§ **PROBLEM**:
No pictures go in the copy; everything else in the records below must be output exactly.

BEGIN RECORDS TO USE

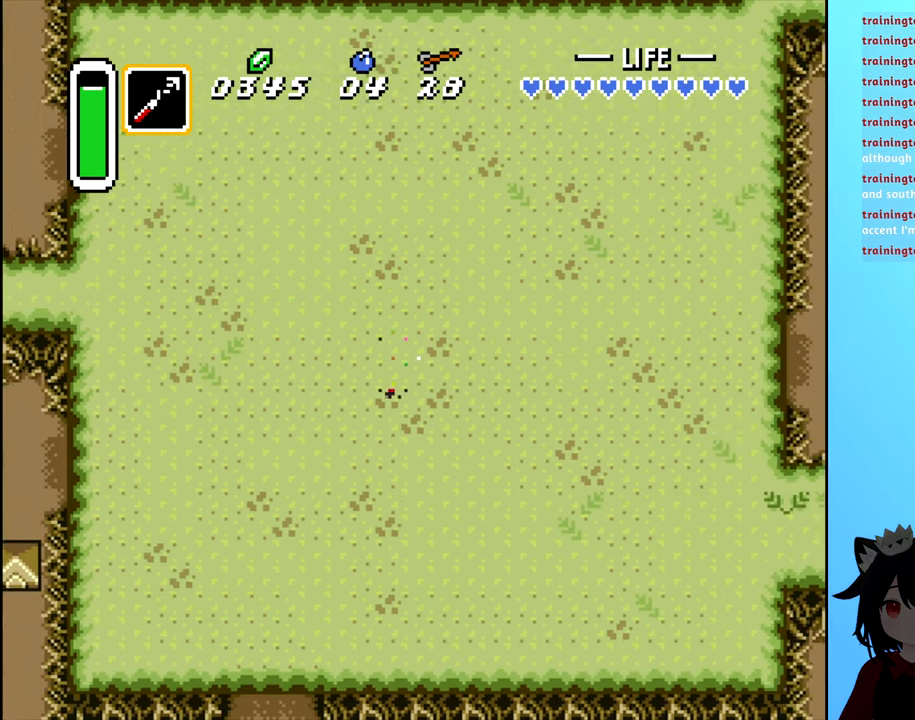
{"buttons": ["DPAD_RIGHT"], "events": [[167, "DPAD_UP", "down"], [183, "DPAD_RIGHT", "up"], [433, "DPAD_RIGHT", "down"], [433, "DPAD_UP", "up"]]}
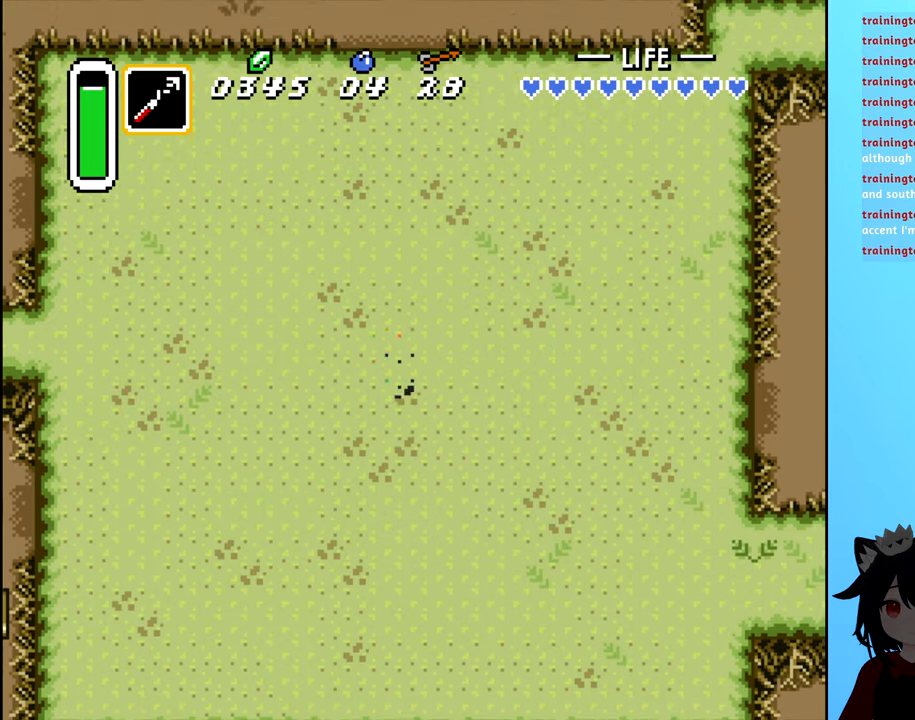
{"buttons": ["DPAD_RIGHT"], "events": [[17, "DPAD_DOWN", "down"], [67, "DPAD_RIGHT", "up"], [283, "DPAD_RIGHT", "down"], [300, "DPAD_DOWN", "up"]]}
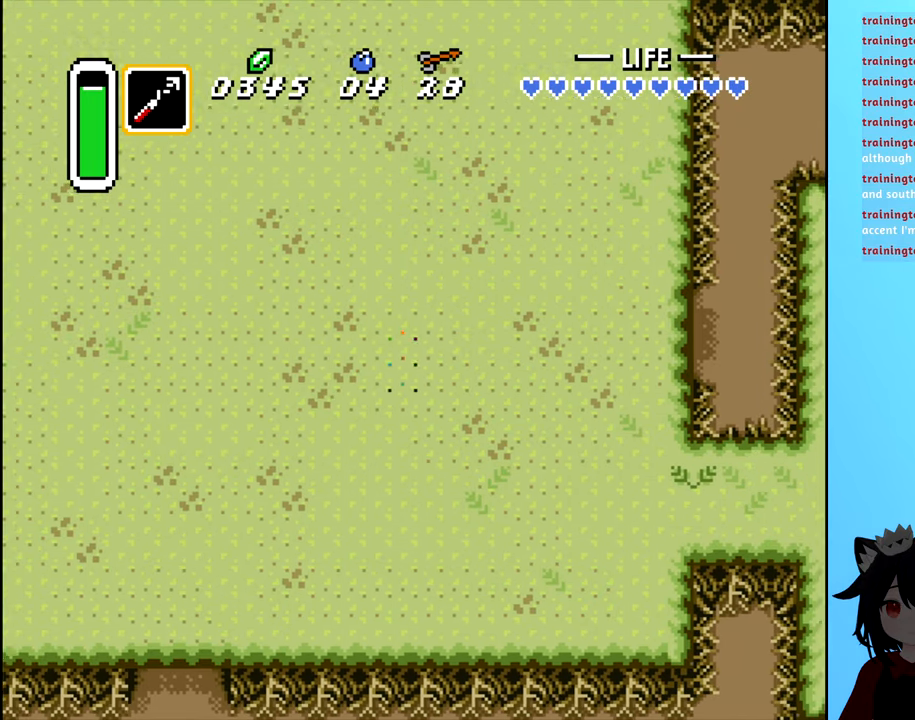
{"buttons": ["DPAD_DOWN", "DPAD_RIGHT"], "events": [[467, "DPAD_DOWN", "down"]]}
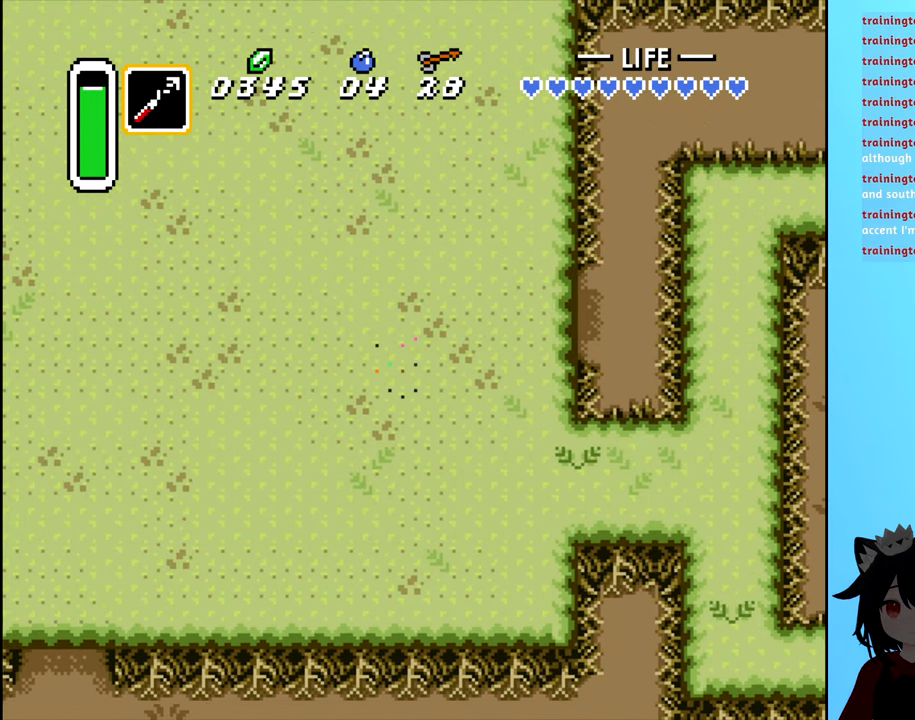
{"buttons": ["DPAD_UP", "DPAD_RIGHT"], "events": [[17, "DPAD_DOWN", "up"], [433, "DPAD_UP", "down"]]}
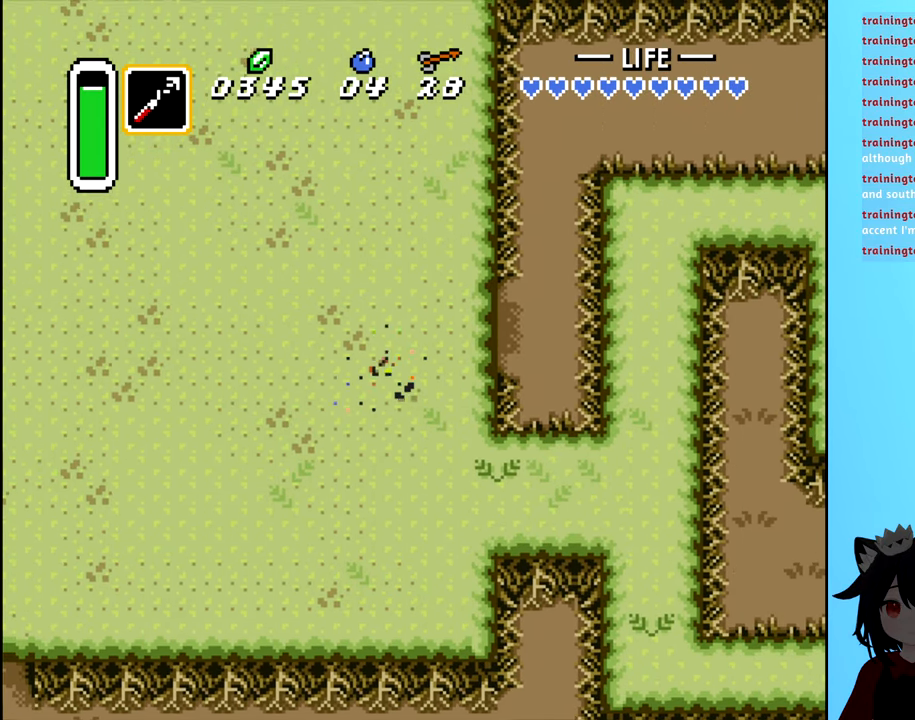
{"buttons": ["DPAD_RIGHT"], "events": [[17, "DPAD_RIGHT", "up"], [33, "DPAD_RIGHT", "down"], [217, "DPAD_UP", "up"]]}
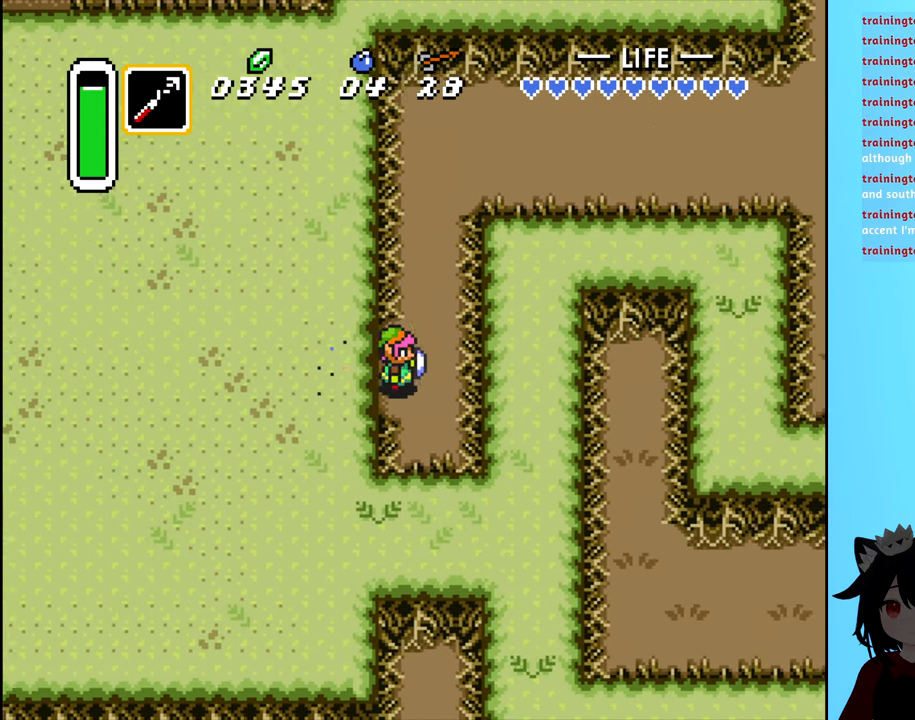
{"buttons": ["DPAD_UP"], "events": [[150, "DPAD_UP", "down"], [167, "DPAD_RIGHT", "up"]]}
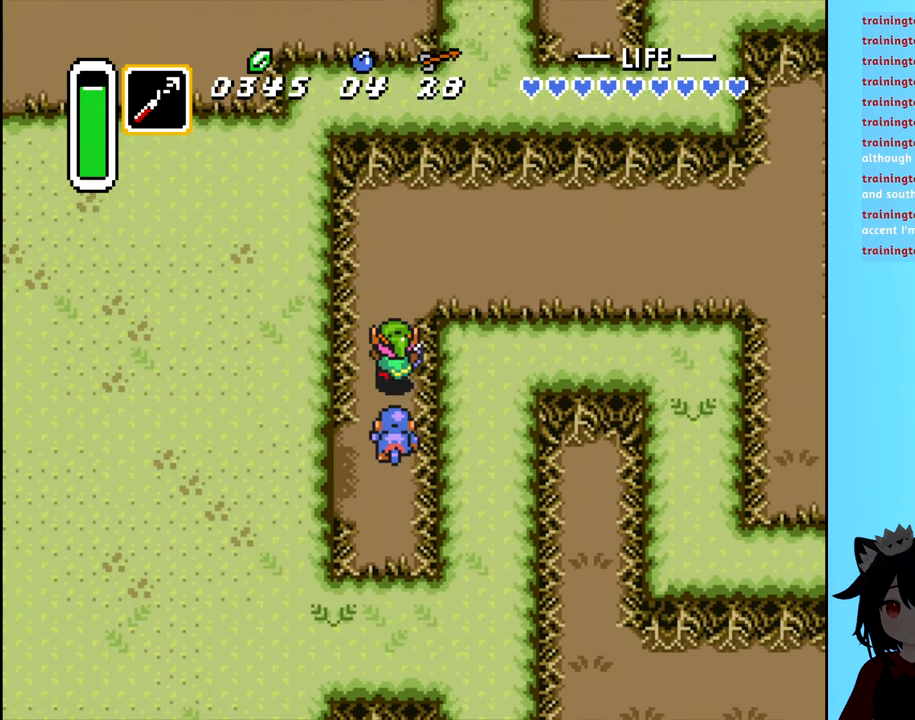
{"buttons": ["DPAD_UP"], "events": []}
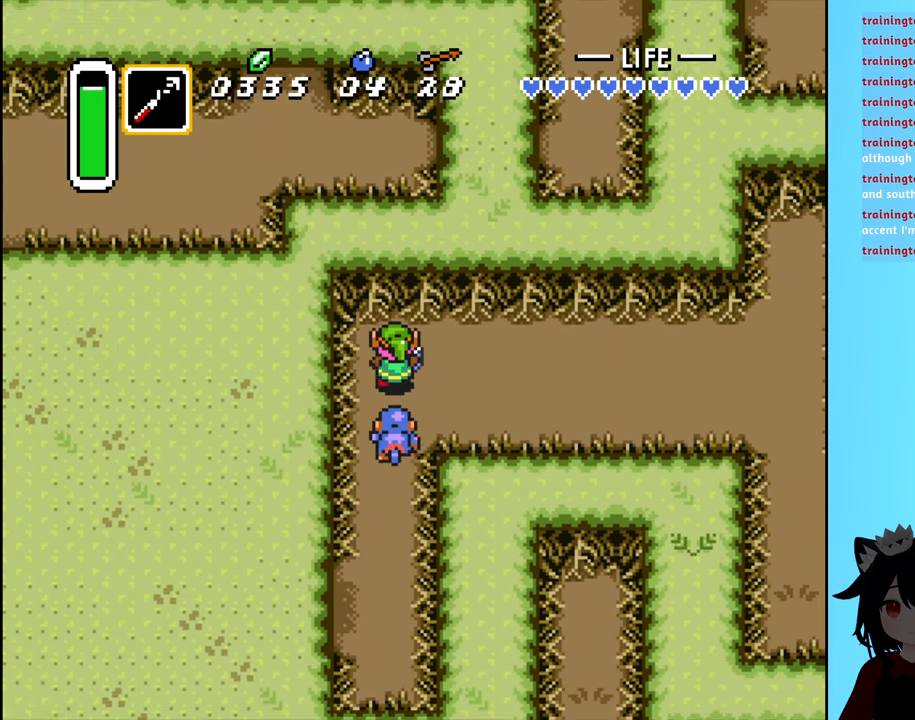
{"buttons": [], "events": [[33, "DPAD_RIGHT", "down"], [33, "DPAD_UP", "up"], [250, "DPAD_RIGHT", "up"]]}
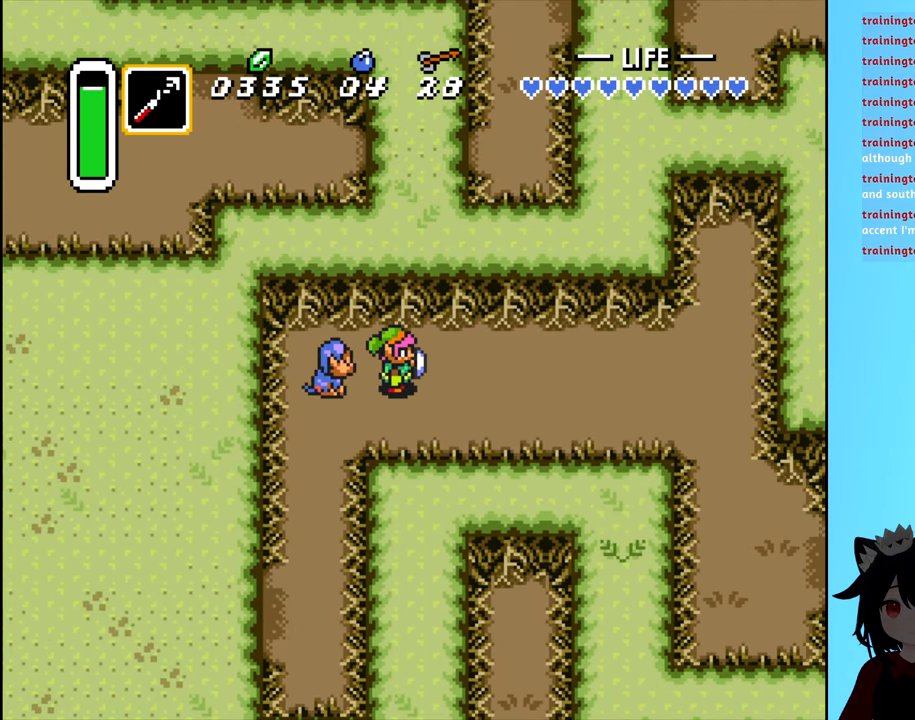
{"buttons": [], "events": []}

END RECORDS TO USE

§ **RESULT**:
{"buttons": ["DPAD_RIGHT"], "events": [[167, "DPAD_UP", "down"], [183, "DPAD_RIGHT", "up"], [433, "DPAD_RIGHT", "down"], [433, "DPAD_UP", "up"]]}
{"buttons": ["DPAD_RIGHT"], "events": [[17, "DPAD_DOWN", "down"], [67, "DPAD_RIGHT", "up"], [283, "DPAD_RIGHT", "down"], [300, "DPAD_DOWN", "up"]]}
{"buttons": ["DPAD_DOWN", "DPAD_RIGHT"], "events": [[467, "DPAD_DOWN", "down"]]}
{"buttons": ["DPAD_UP", "DPAD_RIGHT"], "events": [[17, "DPAD_DOWN", "up"], [433, "DPAD_UP", "down"]]}
{"buttons": ["DPAD_RIGHT"], "events": [[17, "DPAD_RIGHT", "up"], [33, "DPAD_RIGHT", "down"], [217, "DPAD_UP", "up"]]}
{"buttons": ["DPAD_UP"], "events": [[150, "DPAD_UP", "down"], [167, "DPAD_RIGHT", "up"]]}
{"buttons": ["DPAD_UP"], "events": []}
{"buttons": [], "events": [[33, "DPAD_RIGHT", "down"], [33, "DPAD_UP", "up"], [250, "DPAD_RIGHT", "up"]]}
{"buttons": [], "events": []}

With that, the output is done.